• _Selected extract_:
/---

Shaper API
Complete API reference for RING-5’s data transformation system.
Overview
Shapers transform DataFrames in the analysis pipeline. All shapers:
- Follow the Strategy Pattern
- Are immutable (return new DataFrames)
- Are chainable in pipelines
- Use callable interface (
__call__)
ShaperFactory
Class: ShaperFactory
Factory for creating shaper instances.
Location: src/web/services/shapers/shaper_factory.py
Methods
create_shaper(shaper_type, config)
Create shaper instance by type.
Parameters:
shaper_type(str): Shaper type identifierconfig(Dict[str, Any]): Configuration dictionary
Returns: Shaper instance (callable)
Raises: ValueError - If shaper type unknown
Supported Shaper Types:
"column_selector"- Select/rename columns"sort"- Sort rows"mean_calculator"- Calculate means by group"normalize"- Normalize values"filter"- Filter rows"transformer"- Apply custom transformations
Example:
from src.web.services.shapers.shaper_factory import ShaperFactory
import pandas as pd
# Create shaper
config = {"columns": ["benchmark", "ipc"], "rename": {"ipc": "Instructions Per Cycle"}}
shaper = ShaperFactory.create_shaper("column_selector", config)
# Apply to data
data = pd.read_csv("data.csv")
result = shaper(data) # Callable interface
Built-in Shapers
ColumnSelector
Select and optionally rename columns.
Configuration:
{
"columns": List[str], # Columns to keep
"rename": Dict[str, str], # Optional: old_name → new_name
}
Example:
config = {
"columns": ["benchmark", "ipc", "cache_misses"],
"rename": {"ipc": "IPC", "cache_misses": "Cache Misses"}
}
shaper = ShaperFactory.create_shaper("column_selector", config)
result = shaper(data)
Location: src/web/services/shapers/column_selector.py
SortShaper
Sort DataFrame by column(s).
Configuration:
{
"column": str | List[str], # Column(s) to sort by
"ascending": bool | List[bool], # Sort direction
}
Example:
# Single column
config = {"column": "ipc", "ascending": False}
shaper = ShaperFactory.create_shaper("sort", config)

\---

• _Task requirements_:
Continue the Shaper API reference above from the point where it stops.

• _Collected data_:

/---

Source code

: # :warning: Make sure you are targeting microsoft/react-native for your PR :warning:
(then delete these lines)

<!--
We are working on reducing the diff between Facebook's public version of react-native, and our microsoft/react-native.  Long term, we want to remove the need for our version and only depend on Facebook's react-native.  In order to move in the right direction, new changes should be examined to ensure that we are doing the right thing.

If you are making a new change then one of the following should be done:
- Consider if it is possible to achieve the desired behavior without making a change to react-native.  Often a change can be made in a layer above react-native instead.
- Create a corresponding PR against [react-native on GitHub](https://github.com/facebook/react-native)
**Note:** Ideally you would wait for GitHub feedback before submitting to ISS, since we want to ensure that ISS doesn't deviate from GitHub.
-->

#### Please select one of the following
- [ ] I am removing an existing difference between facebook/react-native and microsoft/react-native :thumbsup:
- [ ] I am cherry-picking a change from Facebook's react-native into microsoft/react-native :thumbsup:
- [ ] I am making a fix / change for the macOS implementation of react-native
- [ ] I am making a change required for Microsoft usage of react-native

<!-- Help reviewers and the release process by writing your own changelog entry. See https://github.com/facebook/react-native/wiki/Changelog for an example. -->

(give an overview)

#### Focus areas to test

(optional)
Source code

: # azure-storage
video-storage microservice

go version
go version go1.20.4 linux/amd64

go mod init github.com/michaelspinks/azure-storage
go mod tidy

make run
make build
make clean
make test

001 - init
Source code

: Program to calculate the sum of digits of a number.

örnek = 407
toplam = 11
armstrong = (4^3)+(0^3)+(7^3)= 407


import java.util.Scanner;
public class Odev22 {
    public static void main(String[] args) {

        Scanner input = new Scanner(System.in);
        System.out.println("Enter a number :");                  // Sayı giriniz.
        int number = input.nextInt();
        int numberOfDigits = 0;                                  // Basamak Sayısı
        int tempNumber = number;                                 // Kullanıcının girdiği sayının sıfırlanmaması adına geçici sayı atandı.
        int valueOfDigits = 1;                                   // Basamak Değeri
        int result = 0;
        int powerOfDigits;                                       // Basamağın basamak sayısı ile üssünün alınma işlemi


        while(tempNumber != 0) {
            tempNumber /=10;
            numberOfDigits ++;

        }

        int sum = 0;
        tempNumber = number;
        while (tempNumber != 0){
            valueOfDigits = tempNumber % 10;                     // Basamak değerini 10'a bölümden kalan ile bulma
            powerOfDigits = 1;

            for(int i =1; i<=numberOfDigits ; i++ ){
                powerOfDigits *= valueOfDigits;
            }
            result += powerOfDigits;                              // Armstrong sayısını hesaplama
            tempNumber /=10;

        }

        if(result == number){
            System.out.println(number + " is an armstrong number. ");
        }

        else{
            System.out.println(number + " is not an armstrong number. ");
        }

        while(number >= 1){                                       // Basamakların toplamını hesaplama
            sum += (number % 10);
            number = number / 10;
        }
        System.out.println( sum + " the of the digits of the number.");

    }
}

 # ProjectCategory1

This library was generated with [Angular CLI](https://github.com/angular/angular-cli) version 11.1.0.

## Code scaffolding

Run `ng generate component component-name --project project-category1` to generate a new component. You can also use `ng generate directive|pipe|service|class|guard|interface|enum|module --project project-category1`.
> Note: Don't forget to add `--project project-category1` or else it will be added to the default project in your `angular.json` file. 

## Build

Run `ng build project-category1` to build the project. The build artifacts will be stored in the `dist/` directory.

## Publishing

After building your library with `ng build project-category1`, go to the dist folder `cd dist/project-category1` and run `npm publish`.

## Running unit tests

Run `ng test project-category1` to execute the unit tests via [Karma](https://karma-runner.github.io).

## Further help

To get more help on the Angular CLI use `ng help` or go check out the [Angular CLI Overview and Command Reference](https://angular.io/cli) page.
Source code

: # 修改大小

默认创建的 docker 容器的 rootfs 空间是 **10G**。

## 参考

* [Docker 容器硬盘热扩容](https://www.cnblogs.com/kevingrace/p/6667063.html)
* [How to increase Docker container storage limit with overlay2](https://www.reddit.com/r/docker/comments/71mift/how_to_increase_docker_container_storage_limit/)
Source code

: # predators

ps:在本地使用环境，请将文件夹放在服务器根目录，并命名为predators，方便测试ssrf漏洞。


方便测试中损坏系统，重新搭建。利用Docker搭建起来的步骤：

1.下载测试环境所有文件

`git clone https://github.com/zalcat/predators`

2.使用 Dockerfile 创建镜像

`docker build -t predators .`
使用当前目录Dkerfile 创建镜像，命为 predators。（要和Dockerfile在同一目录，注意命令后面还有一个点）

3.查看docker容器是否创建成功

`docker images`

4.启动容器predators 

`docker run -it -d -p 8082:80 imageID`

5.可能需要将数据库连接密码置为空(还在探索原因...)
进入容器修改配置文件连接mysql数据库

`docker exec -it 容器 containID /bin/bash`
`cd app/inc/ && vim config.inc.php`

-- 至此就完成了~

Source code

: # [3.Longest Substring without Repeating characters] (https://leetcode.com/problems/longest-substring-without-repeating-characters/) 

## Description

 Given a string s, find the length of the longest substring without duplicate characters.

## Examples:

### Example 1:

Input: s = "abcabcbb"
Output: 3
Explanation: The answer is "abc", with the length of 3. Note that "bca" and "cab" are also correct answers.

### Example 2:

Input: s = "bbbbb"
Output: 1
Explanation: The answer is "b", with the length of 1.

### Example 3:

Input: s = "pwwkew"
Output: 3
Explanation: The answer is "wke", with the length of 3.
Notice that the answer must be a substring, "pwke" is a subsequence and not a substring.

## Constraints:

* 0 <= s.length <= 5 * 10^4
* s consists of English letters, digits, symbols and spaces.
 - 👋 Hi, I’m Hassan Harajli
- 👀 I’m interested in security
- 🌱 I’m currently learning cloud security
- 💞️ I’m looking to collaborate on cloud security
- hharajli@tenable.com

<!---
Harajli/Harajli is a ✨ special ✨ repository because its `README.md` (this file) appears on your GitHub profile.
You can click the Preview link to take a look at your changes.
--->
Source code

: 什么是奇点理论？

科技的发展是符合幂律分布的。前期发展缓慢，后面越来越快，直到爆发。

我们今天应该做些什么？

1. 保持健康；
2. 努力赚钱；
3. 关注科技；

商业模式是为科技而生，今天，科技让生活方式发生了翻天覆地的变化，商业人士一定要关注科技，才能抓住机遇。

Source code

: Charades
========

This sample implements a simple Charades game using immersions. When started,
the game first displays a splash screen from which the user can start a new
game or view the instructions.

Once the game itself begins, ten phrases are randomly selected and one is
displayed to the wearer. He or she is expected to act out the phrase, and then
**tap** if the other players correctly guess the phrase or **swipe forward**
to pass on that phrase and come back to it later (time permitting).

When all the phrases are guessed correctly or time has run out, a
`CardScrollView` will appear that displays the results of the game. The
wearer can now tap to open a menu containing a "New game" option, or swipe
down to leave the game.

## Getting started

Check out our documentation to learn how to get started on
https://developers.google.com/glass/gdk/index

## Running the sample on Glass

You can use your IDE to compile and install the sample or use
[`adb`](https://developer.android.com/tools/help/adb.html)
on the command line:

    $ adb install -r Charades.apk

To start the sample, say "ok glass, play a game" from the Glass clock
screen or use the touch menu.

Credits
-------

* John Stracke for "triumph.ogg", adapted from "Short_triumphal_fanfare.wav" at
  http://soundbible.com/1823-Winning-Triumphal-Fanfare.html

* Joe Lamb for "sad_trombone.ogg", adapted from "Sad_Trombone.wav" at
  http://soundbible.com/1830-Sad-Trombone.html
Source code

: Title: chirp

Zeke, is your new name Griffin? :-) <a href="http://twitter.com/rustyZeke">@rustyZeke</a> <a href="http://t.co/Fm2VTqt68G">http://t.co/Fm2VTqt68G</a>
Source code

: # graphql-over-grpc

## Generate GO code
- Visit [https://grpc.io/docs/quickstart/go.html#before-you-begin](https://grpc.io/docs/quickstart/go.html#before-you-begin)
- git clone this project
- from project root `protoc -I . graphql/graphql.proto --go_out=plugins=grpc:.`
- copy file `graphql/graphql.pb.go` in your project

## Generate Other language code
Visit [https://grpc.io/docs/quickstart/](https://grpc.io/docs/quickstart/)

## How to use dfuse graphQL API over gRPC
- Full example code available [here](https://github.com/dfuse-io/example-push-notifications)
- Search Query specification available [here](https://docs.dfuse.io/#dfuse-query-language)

\---

• _Output below_:
# Multiple columns
config = {
"column": ["benchmark", "ipc"],
"ascending": [True, False]
}
Location: src/web/services/shapers/sort_shaper.py
MeanCalculator
Calculate mean values grouped by dimension(s).
Configuration:
{
"group_by": str | List[str], # Grouping column(s)
"value_columns": List[str], # Columns to average
}
Example:
config = {
"group_by": "benchmark",
"value_columns": ["ipc", "cache_hit_rate"]
}
shaper = ShaperFactory.create_shaper("mean_calculator", config)
result = shaper(data) # Aggregated data
Location: src/web/services/shapers/mean_calculator.py
NormalizeShaper
Normalize values to baseline or range.
Configuration:
{
"method": str, # "baseline" | "minmax" | "zscore"
"column": str, # Column to normalize
"baseline_value": float, # For baseline method
"baseline_column": str, # Or baseline from column
}
Methods:
"baseline": Divide by baseline value"minmax": Scale to [0, 1] range"zscore": Standardize to mean=0, std=1
Example (Baseline):
config = {
"method": "baseline",
"column": "ipc",
"baseline_value": 1.0 # Normalize to 1.0
}
shaper = ShaperFactory.create_shaper("normalize", config)
result = shaper(data)
Example (Min-Max):
config = {
"method": "minmax",
"column": "ipc"
}
shaper = ShaperFactory.create_shaper("normalize", config)
Location: src/web/services/shapers/normalize_shaper.py
FilterShaper
Filter rows based on conditions.
Configuration:
{
"column": str, # Column to filter
"operator": str, # Comparison operator
"value": Any, # Value to compare
}
Supported Operators:
">",">="- Greater than"<","<="- Less than"==","!="- Equality"contains"- String contains (case-insensitive)"in"- Value in list
Example (Numeric):
config = {
"column": "ipc",
"operator": ">",
"value": 1.5
}
shaper = ShaperFactory.create_shaper("filter", config)
result = shaper(data) # Only rows where ipc > 1.5
Example (String):
config = {
"column": "benchmark",
"operator": "in",
"value": ["mcf", "omnetpp", "xalancbmk"]
}
shaper = ShaperFactory.create_shaper("filter", config)
Location: src/web/services/shapers/filter_shaper.py
TransformerShaper
Apply custom transformation functions.
Configuration:
{
"transformations": List[Dict], # List of transformations
}
Transformation Dict:
{
"type": str, # Transformation type
"column": str, # Target column
"new_column": str, # Output column (optional)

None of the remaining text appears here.